**Assigned task**
Below are the records; count how many of their lines contain the word "meters" and give that number only.

(Task input)

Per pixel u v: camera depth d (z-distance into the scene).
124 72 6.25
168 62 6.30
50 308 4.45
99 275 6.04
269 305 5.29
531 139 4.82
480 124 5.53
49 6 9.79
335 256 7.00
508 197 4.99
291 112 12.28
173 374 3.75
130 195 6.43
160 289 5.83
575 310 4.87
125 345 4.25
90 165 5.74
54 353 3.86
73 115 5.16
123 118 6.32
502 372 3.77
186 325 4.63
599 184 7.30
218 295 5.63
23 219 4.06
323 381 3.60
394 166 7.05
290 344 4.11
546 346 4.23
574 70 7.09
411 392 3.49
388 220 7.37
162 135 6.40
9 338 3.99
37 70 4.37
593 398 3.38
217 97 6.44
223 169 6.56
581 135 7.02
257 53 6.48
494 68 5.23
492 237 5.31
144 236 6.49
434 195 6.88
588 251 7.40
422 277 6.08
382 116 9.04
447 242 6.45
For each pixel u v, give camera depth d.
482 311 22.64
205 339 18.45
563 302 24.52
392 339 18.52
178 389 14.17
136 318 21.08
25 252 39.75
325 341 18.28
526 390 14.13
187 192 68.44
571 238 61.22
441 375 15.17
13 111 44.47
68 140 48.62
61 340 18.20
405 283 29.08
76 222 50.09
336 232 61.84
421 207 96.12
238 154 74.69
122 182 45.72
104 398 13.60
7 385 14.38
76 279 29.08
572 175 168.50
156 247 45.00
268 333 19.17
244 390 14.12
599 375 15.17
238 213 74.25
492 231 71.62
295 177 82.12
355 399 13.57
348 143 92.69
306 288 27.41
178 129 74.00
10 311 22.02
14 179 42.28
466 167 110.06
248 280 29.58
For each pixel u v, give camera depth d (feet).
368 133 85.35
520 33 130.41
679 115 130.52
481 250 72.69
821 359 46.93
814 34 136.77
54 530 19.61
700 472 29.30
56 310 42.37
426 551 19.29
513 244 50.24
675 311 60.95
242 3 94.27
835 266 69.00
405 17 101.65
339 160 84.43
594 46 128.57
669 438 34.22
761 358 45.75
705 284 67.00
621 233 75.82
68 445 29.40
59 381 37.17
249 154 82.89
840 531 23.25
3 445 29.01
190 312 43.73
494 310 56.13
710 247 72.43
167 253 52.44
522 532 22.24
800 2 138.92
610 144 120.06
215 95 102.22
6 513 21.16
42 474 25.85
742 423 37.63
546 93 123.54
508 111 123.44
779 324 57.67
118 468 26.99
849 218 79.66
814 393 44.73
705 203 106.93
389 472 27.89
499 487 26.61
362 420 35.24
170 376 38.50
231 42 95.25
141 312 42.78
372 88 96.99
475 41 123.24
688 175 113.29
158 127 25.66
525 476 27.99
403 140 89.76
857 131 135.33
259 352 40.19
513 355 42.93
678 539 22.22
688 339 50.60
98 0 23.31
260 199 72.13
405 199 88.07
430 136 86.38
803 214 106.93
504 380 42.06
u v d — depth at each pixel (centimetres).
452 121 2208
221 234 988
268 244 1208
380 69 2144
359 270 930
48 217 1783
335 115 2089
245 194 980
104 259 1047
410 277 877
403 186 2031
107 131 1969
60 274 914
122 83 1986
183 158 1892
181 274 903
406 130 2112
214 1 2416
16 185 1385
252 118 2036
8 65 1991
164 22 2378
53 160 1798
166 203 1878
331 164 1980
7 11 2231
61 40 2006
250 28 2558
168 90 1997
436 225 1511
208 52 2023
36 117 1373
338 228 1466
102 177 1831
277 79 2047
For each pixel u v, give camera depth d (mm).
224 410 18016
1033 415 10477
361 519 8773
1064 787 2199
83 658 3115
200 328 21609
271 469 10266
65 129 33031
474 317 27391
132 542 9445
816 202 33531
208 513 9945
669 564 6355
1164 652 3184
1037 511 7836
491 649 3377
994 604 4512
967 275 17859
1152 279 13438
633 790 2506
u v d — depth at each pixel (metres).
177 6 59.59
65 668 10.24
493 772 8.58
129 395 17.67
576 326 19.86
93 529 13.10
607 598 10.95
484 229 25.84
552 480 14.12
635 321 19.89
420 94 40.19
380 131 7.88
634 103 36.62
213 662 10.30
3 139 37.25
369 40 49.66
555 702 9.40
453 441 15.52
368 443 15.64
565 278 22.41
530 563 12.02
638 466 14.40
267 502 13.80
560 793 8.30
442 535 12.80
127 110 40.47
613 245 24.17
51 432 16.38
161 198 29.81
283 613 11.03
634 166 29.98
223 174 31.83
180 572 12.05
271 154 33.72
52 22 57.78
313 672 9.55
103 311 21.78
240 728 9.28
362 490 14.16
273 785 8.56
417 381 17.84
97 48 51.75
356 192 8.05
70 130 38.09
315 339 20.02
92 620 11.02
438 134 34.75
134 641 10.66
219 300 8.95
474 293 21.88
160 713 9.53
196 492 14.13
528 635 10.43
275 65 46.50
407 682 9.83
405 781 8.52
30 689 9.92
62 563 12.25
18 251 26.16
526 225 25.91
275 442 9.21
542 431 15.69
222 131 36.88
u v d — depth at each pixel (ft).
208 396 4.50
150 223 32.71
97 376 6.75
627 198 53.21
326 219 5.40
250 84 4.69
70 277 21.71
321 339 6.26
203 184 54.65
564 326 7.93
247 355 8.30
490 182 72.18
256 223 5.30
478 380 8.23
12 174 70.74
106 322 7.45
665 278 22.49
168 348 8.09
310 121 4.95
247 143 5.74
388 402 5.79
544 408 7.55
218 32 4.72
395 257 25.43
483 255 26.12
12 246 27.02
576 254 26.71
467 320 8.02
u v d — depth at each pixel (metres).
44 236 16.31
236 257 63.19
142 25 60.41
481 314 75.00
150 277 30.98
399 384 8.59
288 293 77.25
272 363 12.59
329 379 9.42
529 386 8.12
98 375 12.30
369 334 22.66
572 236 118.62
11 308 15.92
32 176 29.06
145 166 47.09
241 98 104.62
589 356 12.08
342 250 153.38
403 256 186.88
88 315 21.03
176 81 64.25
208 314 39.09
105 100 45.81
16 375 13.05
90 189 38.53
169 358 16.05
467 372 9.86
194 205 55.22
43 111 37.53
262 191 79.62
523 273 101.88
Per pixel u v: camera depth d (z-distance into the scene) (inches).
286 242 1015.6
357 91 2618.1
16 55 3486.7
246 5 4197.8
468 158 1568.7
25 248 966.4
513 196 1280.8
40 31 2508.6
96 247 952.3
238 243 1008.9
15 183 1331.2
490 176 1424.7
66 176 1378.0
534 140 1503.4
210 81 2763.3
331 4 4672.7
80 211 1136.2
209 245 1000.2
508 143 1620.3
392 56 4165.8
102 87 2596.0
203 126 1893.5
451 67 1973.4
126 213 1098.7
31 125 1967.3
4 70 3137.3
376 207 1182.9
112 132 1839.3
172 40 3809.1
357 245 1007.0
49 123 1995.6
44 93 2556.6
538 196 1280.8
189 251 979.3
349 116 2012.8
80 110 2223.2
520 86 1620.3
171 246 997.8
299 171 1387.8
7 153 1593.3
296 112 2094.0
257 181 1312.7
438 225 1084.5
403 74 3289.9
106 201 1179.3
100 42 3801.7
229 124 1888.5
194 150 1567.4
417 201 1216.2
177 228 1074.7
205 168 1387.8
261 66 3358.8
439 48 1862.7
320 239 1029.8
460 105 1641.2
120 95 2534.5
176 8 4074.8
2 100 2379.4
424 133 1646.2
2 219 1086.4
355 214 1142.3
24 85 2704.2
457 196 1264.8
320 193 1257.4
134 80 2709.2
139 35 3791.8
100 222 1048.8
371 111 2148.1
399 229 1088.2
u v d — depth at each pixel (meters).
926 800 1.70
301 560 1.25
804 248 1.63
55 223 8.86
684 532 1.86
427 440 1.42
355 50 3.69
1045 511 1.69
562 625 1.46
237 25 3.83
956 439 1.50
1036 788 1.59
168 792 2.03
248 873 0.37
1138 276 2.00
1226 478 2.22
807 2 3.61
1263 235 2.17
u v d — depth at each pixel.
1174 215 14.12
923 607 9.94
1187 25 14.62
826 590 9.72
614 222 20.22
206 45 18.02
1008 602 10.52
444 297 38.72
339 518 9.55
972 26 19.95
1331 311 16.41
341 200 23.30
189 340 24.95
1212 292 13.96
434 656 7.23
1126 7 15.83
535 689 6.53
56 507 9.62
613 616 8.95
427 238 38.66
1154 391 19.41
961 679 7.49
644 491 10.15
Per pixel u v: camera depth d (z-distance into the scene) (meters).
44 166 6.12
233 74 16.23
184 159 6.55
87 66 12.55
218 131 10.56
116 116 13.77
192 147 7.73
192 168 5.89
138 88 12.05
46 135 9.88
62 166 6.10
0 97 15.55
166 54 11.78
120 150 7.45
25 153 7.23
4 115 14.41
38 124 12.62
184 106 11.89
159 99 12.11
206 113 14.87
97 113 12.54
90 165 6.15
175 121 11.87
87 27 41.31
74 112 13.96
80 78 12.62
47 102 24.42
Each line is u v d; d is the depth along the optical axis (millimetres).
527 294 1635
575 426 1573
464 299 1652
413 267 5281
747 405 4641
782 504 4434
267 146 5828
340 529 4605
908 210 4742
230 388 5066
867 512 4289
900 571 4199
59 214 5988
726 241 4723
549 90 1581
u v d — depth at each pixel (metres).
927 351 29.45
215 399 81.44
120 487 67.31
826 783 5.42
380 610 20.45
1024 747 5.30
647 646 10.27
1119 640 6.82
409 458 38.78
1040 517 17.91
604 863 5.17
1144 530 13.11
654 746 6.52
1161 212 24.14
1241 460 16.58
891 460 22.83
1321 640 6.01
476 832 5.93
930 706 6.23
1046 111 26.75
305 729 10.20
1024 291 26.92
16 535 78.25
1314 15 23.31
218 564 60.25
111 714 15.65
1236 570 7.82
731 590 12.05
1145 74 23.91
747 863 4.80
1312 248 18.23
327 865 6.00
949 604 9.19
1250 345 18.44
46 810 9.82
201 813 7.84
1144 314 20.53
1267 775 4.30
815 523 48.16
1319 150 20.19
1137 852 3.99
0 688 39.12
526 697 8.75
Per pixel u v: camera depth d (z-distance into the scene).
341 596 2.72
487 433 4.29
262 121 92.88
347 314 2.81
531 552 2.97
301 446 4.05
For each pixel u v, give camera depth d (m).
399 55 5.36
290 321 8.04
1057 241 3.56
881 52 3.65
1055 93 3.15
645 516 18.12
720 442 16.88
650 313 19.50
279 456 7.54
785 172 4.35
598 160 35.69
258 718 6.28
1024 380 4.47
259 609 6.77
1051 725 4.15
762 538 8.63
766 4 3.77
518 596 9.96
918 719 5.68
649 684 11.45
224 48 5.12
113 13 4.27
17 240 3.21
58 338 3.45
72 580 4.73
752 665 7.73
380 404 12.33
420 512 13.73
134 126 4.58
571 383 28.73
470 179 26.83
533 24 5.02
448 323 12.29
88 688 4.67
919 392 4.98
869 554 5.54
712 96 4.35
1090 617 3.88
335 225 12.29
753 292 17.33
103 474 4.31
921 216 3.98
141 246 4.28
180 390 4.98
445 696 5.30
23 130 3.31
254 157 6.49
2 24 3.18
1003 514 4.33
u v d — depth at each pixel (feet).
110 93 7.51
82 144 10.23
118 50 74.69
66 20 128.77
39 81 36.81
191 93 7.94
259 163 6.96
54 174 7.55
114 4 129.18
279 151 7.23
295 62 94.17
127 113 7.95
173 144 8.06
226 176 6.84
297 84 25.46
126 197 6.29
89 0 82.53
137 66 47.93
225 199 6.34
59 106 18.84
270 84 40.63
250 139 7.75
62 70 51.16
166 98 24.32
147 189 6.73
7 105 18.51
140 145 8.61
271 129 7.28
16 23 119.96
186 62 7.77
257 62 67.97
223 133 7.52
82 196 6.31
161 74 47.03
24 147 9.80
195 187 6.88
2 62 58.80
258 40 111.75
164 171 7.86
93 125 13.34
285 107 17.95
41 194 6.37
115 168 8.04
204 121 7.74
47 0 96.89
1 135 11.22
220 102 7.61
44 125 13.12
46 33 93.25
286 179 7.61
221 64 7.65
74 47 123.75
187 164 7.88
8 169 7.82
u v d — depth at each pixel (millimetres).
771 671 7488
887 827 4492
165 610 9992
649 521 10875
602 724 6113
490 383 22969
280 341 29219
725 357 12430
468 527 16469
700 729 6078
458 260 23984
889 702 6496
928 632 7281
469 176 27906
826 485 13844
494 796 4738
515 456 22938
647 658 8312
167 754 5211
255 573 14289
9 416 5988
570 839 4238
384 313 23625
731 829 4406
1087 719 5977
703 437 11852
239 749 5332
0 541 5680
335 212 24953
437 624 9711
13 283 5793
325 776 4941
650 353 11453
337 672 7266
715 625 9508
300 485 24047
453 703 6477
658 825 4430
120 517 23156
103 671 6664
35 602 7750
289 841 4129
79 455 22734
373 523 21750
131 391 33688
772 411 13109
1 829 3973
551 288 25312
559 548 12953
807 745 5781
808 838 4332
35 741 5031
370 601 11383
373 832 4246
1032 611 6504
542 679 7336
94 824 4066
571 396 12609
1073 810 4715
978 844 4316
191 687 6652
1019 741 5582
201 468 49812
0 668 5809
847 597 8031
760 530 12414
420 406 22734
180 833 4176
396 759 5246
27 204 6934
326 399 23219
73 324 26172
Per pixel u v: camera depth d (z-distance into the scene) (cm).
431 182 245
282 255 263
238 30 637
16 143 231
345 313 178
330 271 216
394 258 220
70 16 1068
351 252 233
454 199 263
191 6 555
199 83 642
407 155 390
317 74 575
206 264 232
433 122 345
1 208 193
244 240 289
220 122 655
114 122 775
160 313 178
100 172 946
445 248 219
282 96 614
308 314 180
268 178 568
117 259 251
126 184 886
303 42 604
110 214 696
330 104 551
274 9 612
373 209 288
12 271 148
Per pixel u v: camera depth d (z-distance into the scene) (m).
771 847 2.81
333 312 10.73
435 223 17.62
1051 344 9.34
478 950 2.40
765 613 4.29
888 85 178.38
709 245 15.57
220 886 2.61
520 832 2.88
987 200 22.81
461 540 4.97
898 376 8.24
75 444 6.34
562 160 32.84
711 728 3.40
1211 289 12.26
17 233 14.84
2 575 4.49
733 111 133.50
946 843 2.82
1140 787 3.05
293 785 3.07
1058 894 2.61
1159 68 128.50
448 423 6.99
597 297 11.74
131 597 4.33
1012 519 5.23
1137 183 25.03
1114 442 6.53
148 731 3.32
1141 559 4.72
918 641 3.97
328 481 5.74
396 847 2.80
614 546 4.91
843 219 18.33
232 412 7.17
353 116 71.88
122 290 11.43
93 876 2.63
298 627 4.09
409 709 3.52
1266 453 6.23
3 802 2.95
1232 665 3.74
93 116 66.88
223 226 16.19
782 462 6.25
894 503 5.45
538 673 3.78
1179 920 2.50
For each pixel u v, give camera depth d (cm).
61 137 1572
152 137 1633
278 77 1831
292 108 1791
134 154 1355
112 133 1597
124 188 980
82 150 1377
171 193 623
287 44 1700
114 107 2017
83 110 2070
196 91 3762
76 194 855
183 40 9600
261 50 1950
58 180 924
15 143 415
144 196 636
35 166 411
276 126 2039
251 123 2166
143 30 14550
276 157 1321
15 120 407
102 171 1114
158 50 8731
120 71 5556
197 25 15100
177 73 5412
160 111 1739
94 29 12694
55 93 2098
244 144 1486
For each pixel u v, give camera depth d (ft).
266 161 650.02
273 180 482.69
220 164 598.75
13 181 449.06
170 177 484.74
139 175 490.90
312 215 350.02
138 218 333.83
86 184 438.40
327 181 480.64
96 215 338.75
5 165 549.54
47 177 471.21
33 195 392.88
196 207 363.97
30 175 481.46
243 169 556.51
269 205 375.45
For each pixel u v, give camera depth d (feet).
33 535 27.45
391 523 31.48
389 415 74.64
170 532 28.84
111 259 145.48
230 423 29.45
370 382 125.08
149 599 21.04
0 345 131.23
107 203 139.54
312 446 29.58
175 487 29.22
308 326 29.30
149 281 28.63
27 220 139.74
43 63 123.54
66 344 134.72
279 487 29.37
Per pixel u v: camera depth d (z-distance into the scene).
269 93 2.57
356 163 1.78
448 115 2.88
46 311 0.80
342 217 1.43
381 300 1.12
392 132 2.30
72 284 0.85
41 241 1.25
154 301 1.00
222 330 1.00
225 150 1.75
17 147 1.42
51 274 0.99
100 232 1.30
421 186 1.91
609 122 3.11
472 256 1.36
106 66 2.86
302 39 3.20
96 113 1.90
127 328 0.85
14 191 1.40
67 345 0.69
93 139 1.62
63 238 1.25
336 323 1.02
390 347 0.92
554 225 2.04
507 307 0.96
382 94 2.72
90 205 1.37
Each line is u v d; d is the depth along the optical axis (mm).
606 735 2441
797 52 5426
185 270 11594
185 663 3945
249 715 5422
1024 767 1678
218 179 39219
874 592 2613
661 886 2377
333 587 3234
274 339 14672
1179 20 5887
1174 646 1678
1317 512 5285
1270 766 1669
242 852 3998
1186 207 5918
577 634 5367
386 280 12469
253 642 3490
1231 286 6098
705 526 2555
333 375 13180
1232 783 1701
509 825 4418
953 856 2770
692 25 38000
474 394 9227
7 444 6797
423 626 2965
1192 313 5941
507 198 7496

(End Task input)

**Answer to the exercise**
2